Like Type 1 diabetes, Crohn’s disease, or fibromyalgia, Maria’s mental illness will never go away completely. Even after months of psychiatric care, Maria returns to L.A. knowing the risk of a manic episode or a suicidal depression isn’t entirely behind her. She actively tries to do the things she knows will help her stay healthy, but the dark realities have not changed, and neither has her desire to make people like her. (When her mother tells her not to look to others for approval, Maria replies, “But that’s literally what stand-up is, looking for approval from strangers.”).

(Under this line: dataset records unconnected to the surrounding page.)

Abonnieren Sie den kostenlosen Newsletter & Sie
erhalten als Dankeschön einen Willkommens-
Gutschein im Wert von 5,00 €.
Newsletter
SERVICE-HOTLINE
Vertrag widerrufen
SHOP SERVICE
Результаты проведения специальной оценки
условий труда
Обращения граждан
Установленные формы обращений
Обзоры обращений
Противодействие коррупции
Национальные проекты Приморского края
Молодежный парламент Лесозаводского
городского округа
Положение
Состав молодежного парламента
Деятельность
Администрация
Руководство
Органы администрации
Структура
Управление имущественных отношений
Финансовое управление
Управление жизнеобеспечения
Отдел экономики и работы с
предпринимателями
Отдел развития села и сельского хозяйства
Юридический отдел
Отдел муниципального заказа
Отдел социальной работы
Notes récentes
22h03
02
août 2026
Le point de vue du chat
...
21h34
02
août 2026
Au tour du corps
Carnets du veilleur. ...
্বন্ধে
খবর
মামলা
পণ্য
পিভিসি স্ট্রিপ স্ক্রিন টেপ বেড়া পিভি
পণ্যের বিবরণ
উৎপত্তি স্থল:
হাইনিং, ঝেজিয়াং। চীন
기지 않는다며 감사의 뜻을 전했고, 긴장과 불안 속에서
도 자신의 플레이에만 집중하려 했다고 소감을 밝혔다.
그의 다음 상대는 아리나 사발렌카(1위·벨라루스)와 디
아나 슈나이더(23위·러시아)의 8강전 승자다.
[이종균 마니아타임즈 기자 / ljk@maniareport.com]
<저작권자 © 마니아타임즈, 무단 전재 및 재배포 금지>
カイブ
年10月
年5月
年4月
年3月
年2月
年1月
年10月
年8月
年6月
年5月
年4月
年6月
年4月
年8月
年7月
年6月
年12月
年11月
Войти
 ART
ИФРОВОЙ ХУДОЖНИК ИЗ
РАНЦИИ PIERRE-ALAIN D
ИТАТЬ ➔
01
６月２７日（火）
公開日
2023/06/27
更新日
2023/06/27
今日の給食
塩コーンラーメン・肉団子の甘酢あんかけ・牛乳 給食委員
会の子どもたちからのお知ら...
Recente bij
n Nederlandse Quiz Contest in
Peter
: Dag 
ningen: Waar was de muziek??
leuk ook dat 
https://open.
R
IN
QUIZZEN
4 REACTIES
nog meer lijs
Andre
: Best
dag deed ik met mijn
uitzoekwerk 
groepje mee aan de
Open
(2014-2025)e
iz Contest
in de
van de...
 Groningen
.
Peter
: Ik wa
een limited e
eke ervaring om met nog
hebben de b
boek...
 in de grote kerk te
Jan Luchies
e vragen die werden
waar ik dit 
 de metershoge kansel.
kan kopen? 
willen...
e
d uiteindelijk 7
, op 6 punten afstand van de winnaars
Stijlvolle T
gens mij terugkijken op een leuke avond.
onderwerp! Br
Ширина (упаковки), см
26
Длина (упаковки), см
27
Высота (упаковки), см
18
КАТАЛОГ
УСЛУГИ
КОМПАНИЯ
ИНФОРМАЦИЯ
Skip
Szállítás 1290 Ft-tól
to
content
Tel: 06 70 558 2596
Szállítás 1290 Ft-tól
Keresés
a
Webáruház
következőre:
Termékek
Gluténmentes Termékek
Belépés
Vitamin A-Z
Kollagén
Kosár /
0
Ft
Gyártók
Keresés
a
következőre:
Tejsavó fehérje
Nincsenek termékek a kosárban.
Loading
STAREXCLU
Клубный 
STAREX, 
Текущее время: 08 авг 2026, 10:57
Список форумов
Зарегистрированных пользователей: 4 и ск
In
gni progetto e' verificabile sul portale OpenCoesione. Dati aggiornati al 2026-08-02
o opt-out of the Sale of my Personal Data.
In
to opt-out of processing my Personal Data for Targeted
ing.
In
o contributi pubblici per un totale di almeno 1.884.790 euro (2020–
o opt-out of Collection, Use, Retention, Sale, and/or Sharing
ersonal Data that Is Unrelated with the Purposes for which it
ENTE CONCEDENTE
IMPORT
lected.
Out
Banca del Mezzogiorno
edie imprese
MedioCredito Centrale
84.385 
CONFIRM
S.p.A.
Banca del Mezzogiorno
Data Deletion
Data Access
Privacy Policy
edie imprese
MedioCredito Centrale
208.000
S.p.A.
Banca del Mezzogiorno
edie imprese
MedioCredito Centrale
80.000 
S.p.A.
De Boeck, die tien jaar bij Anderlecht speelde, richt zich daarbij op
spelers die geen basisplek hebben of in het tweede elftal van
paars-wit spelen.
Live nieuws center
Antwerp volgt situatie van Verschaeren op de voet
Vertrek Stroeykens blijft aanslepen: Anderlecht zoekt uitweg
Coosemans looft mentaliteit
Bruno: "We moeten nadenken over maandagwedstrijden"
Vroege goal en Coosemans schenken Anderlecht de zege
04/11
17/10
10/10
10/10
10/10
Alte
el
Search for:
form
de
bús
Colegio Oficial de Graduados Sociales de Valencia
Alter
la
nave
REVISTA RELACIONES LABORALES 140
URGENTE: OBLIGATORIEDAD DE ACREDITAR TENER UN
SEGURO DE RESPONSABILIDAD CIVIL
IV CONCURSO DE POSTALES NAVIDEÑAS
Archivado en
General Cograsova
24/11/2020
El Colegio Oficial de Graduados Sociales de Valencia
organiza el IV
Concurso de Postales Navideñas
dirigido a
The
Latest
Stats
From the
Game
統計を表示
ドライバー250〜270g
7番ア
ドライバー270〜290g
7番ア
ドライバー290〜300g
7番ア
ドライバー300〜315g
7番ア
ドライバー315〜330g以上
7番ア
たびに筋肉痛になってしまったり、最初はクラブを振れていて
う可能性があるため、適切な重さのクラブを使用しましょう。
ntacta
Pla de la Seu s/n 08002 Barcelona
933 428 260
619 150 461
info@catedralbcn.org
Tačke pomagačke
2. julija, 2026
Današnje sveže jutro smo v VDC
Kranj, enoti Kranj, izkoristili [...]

The wisest advice Maria receives over the course of the first season comes from another comically blunt therapist. While taking part in an art-therapy group at the Duluth psych ward, Maria tries to stop two other patients who are arguing over the magazine cutouts for their vision boards. Maria says, “Hey, we’re all here to get along.” Without missing a beat, the group therapist corrects her, saying, “No, Maria, we are not. We are all here to better ourselves and sometimes that means expressing your negative emotions in a constructive way.” Trying to set an example, the therapist goes on to tell her patients that they stress her out so much that she sometimes contemplates taking “all the pills” in her desk. She laughs as she says this, patting another patient on the shoulder.

Maria is generally realistic, but she is also an optimist. She believes that happiness, healthy relationships, and basic human kindness are not only worth striving for but are achievable. Her challenge, and the challenge of Lady Dynamite, is balancing that hope and desire for good with the realities of her suffering. The entire show is an exercise in following the art-therapy teacher’s advice: finding a way to use the fear and pain of mental illness to construct something that ultimately brings joy. Just as in life, the truth can be painful, but it can also be incredibly funny.